Я смотрю на лица спорящих, на выражения их глаз. И спрашиваю себя: «Что я делаю тут, среди этих обезьян? Что вообще делаю в этом мире? Какое мне дело до всех этих глупостей, до нынешних политических дрязг?» Лучше буду помалкивать, пока какой-нибудь зануда не обратится ко мне напрямую, и тогда постараюсь отделаться уклончивыми фразами. Но тут кто-то решается напомнить еще и про волшебное, по-видимому, средство под названием «диалог». Однако призыв к диалогу звучит слишком расплывчато и даже, я бы сказал, лицемерно – как способ выиграть время и дождаться, пока страсти поутихнут и пламя раздора угаснет само собой. К тем, кто требует решительных мер, присоединяется и директриса. Наша начальница заявляет, что сперва нужно любой ценой защитить закон, а уж потом вести переговоры. Именно в таком порядке, а не наоборот. А ее-то кто просил вмешиваться? Но ей никто не возражает. Не важно, о чем говорит эта сеньора – о погоде, выращивании винограда или ценах на рыбу. Все только кивают, потому что ее мнение звучит с начальственных высот. Короче, дискуссия прекращается после резолюции директрисы. Тут звенит звонок, и, направляясь в класс, я слышу, как два моих коллеги в коридоре возвращаются к разговору о Каталонии. Один из них говорит:
– Если будет хоть один погибший, нам не избежать такой же бучи, как в тридцать шестом.
2.
Я раздумываю о вчерашнем споре и о том, что люди в остальных частях Испании смотрят на Каталонию исключительно через экран телевизора (стычки, флаги, резиновые дубинки).

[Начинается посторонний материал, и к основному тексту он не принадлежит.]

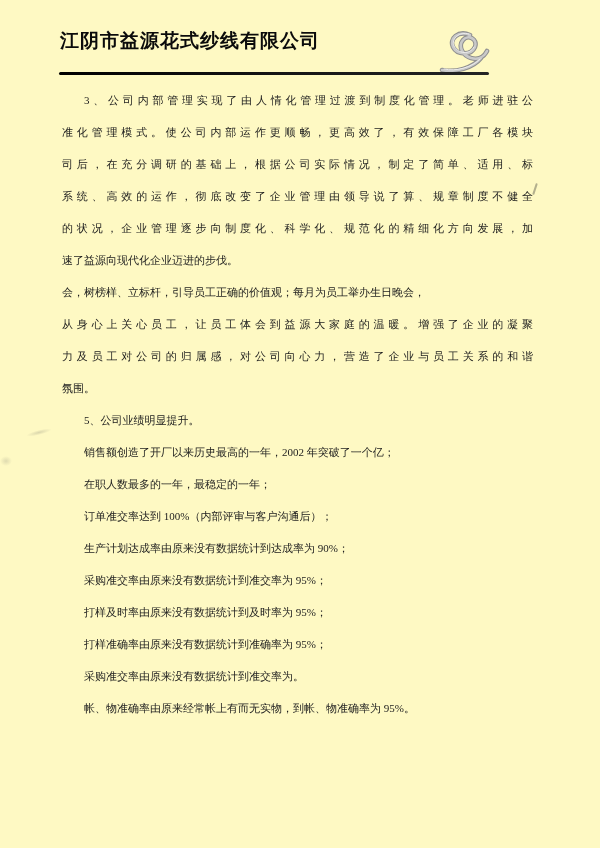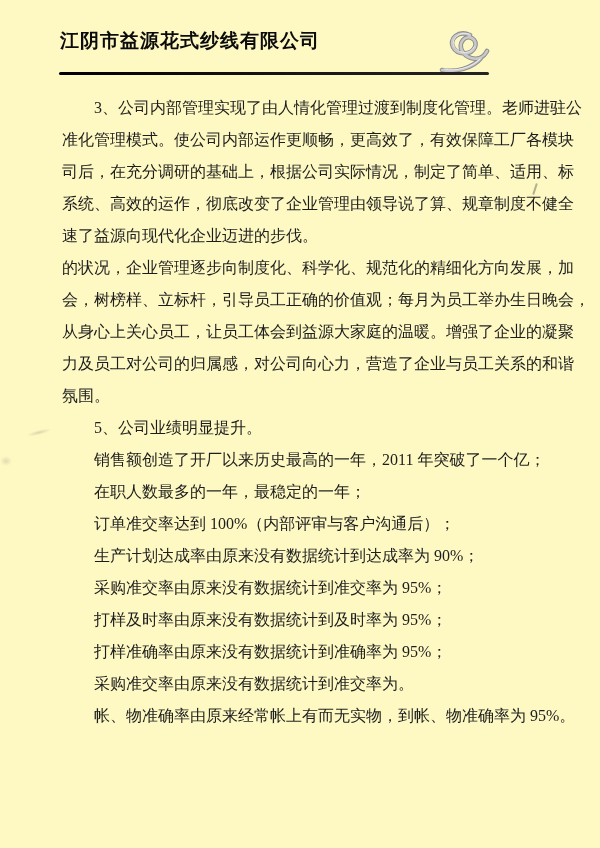--- a/index.html
+++ b/index.html
@@ -22,8 +22,8 @@
   .logo{position:absolute;left:437px;top:29px;width:60px;height:48px;}
   
   .doc-body{
-    position:absolute;left:62px;top:92px;width:471px;
-    font-size:16px;color:#1d1d1d;
+    position:absolute;left:62px;top:84px;width:471px;
+    font-size:11px;color:#1d1d1d;
   }
   .line{
     display:block;height:32px;line-height:32px;

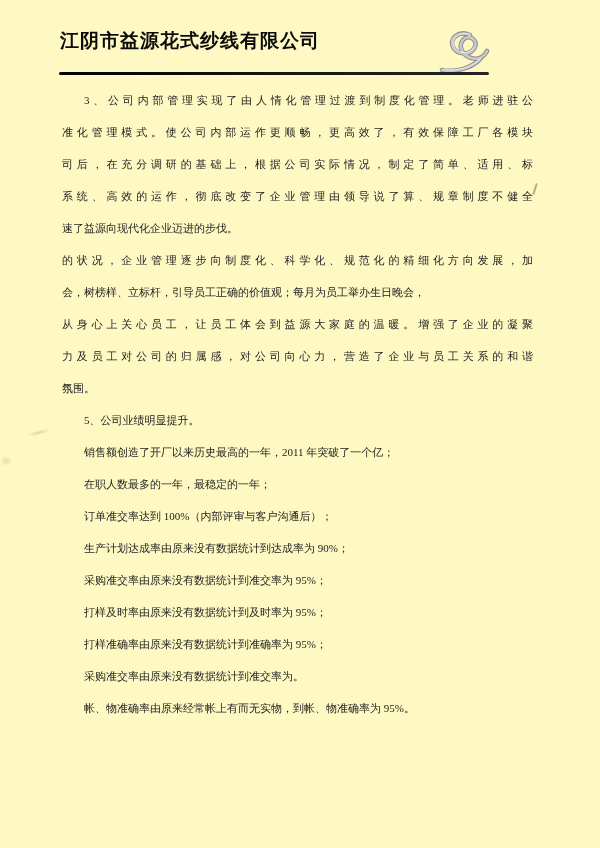--- a/index.html
+++ b/index.html
@@ -81,8 +81,8 @@
     <div class="line j">准化管理模式。使公司内部运作更顺畅，更高效了，有效保障工厂各模块</div>
     <div class="line j">司后，在充分调研的基础上，根据公司实际情况，制定了简单、适用、标</div>
     <div class="line j">系统、高效的运作，彻底改变了企业管理由领导说了算、规章制度不健全</div>
+    <div class="line j">的状况，企业管理逐步向制度化、科学化、规范化的精细化方向发展，加</div>
     <div class="line">速了益源向现代化企业迈进的步伐。</div>
-    <div class="line j">的状况，企业管理逐步向制度化、科学化、规范化的精细化方向发展，加</div>
 
     <div class="line">会，树榜样、立标杆，引导员工正确的价值观；每月为员工举办生日晚会，</div>
     <div class="line j">从身心上关心员工，让员工体会到益源大家庭的温暖。增强了企业的凝聚</div>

Они словно слышат сквозь стену ссору в соседней квартире, с досадой качают головой и тихо жалуются на шум, но не выходят на улицу, чтобы защитить целостность своей страны. Все это навело меня на мысли об отце. Он ведь разочаровался в политике и вышел из партии через два года после ее легализации.

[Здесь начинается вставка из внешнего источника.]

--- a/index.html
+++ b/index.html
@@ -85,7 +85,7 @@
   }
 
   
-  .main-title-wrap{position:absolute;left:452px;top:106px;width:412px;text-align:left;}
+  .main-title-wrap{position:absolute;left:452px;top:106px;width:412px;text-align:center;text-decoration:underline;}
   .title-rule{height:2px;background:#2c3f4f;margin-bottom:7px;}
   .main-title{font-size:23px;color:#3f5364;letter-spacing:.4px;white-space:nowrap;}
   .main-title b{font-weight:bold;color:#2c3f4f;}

– Неужели я для этого рисковал своей шкурой? – жаловался он. – Чтобы жить под прежним флагом и с прежним гимном? Чтобы была восстановлена монархия? К тому же и эта наша конституция – полное говно!
На самом-то деле папа мечтал о такой Испании, какой она была при Франко, но чтобы во главе ее стоял коммунист, а не ультракатолик и военный. Он наивно полагал, что народ дружно проголосует за коммунистов, как только будут объявлены свободные выборы. С каким треском рухнули его надежды!